**Gekozen fragment**:
------------------------------------------------

Aan verdachte is ten laste gelegd hetgeen is vermeld in de dagvaarding. De tekst van de tenlastelegging is als bijlage aan dit vonnis gehecht. Deze bijlage maakt deel uit van dit vonnis.
De verdenking komt er, kort en feitelijk weergegeven, op neer dat verdachte zich schuldig heeft gemaakt aan (1) een poging tot diefstal met geweld en/of aan poging tot afpersing en aan (2) diefstal.

3.Voorvragen

De rechtbank heeft vastgesteld dat de dagvaarding geldig is, dat zijzelf bevoegd is tot kennisneming van de zaak, dat de officier van justitie ontvankelijk is in de vervolging en dat er geen redenen zijn voor schorsing van de vervolging.

4.Waardering van het bewijs

4.1
Het standpunt van het Openbaar Ministerie
De officier van justitie acht de onder 1 en 2 ten laste gelegde feiten wettig en overtuigend bewezen en baseert zich op de zich in het dossier bevindende bewijsmiddelen.
4.2
Het standpunt van de verdediging
De verdediging bepleit vrijspraak van het gedeelte van het onder 1 ten laste gelegde feit dat ziet op het slaan en/of stompen. Volgens de verdediging is daarvan geen sprake geweest, maar kan hooguit worden vastgesteld dat verdachte de aangever heeft geduwd.
Verder verzoekt de verdediging verdachte partieel vrij te spreken voor de in het onder 1 ten laste gelegde genoemde schroevendraaier, nu verdachte ontkent een schroevendraaier te hebben gebruikt. In plaats daarvan zou verdachte een balpen hebben gebruikt.
4.3
Het oordeel van de rechtbank
Feit 1
De rechtbank acht het onder 1 ten laste gelegde feit wettig en overtuigend bewezen. De redengevende feiten en omstandigheden die tot dit oordeel leiden zijn de volgende.

------------------------------------------------

**Opdrachten**:
1) Waarom vraagt de verdediging in het vonnisfragment om verdachte gedeeltelijk vrij te spreken voor de schroevendraaier? Leg dat in één tot drie zinnen uit.
2) Geef het vervolg van het vonnisfragment. Begin direct na de laatste zin, die eindigt op „zijn de volgende.”

**Aangeleverde gegevens**:
------------------------------------------------

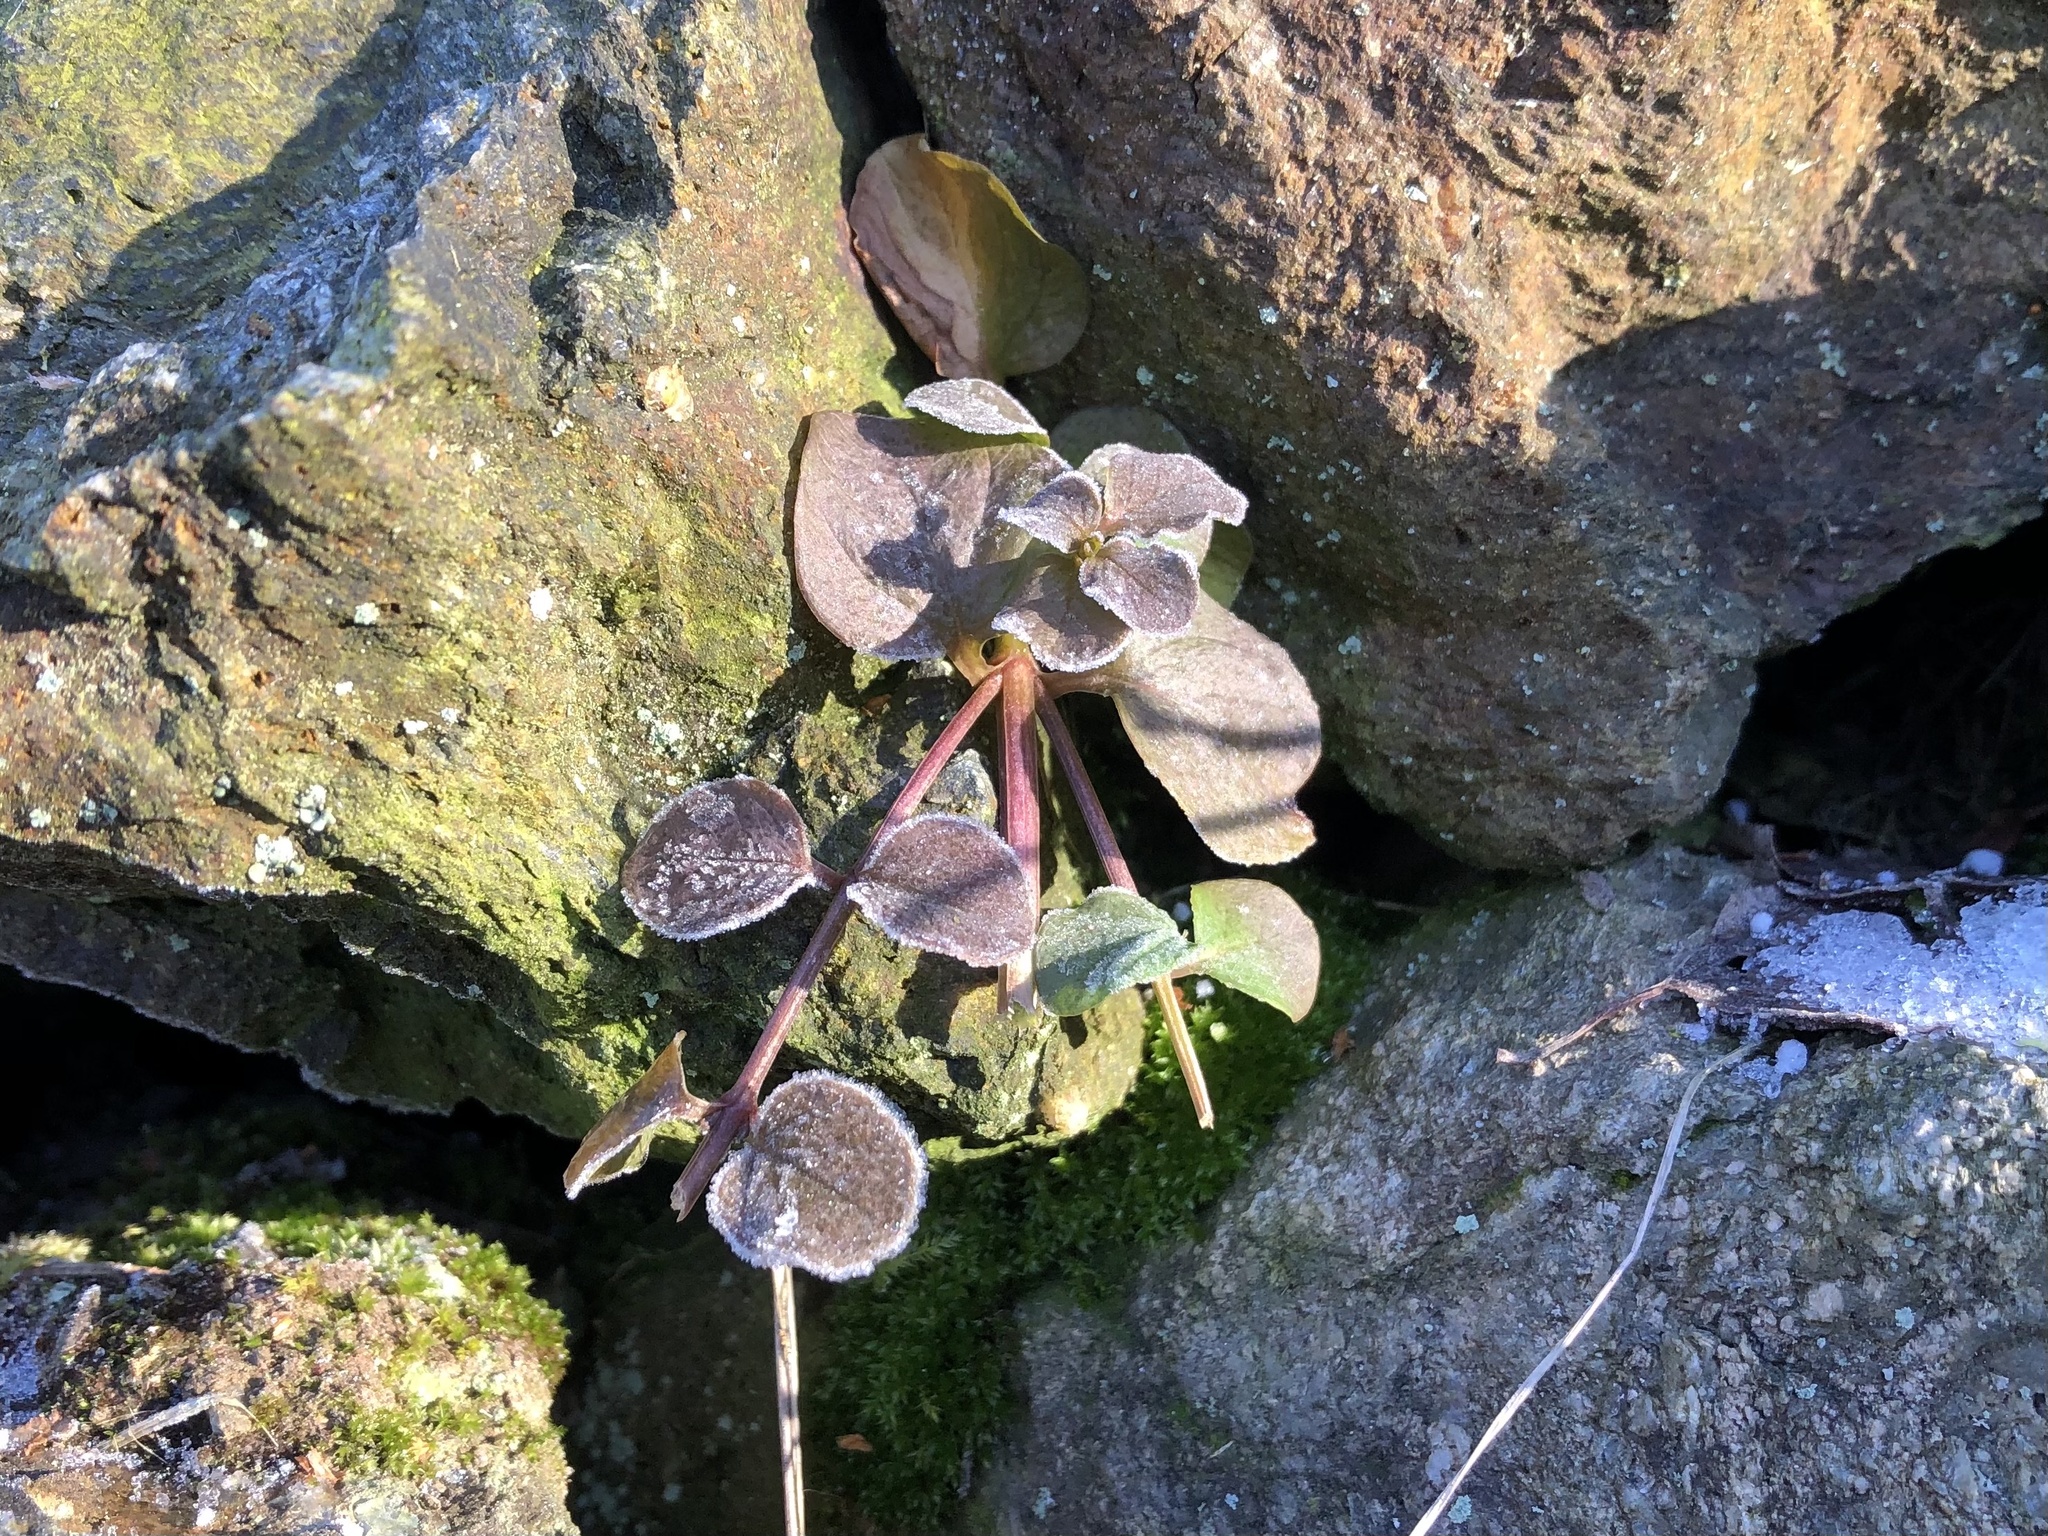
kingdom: Plantae
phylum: Tracheophyta
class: Magnoliopsida
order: Ericales
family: Primulaceae
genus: Lysimachia
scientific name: Lysimachia nummularia
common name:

------------------------------------------------

**Antwoorden**:
1) Verdachte ontkent een schroevendraaier te hebben gebruikt. Volgens de verdediging zou verdachte in plaats daarvan een balpen hebben gebruikt.

2)
Door [aangever 1] is – voor zover hier van belang – het volgende verklaard. [1]
“Ik doe aangifte van poging van diefstal met geweld gepleegd op 28 december 2015 op de openbare weg ter hoogte van de pinautomaat van de Rabobank gelegen aan de [adres] door een mij onbekende man. Terwijl ik voor de pinautomaat stond zag ik verder geen andere personen. Vervolgens zag ik plotseling een linker arm met in de linkerhand een schroevendraaier. Ik zag dat de punt van de schroevendraaier in de richting van zijn gezicht wees. Ik zag dat de schroevendraaier nog net niet mijn gezicht raakte. Ik hoorde deze onbekende man in de Engelse taal riep: “Give me the money.” Nadat ik deze man had weggeduwd zag ik dat deze man met zijn opgeheven linker hand met in deze hand een schroevendraaier mij dreigde te steken. Kennelijk door een passerende auto sprintte de onbekende man weg van de pinautomaat.”
Verbalisant [verbalisant] heeft – voor zover van belang - het volgende verklaard. [2]
“Op 2 februari 2016 kijk ik de camerabeelden uit naar aanleiding van een poging diefstal met geweld. Er is aangifte gedaan en de aangever verklaarde dat bovengenoemd incident heeft plaatsgevonden op 28 december 2015. Dit was aan de [adres] , bij de pinautomaat van de Rabobank. Op de camerabeelden heb ik het volgende gezien:
Camera 1
19:50:54 uur: Ik zie dat persoon 2 een langwerpig, voorwerp in zijn rechterhand houdt. Ik zie dat hij zijn rechterhand gebald heeft. Ik zie dat er een voorwerp van ongeveer vier centimeter uit zijn hand steekt. Ik zie dat dit zilver van kleur is en het uiteinde een punt heeft. Ik zie dat hij zijn vuist met het voorwerp richt op persoon 1.
Camera 2
19:50:49 uur: Ik zie dat hij met zijn linkerhand iets uit zijn linkerjaszak pakt.”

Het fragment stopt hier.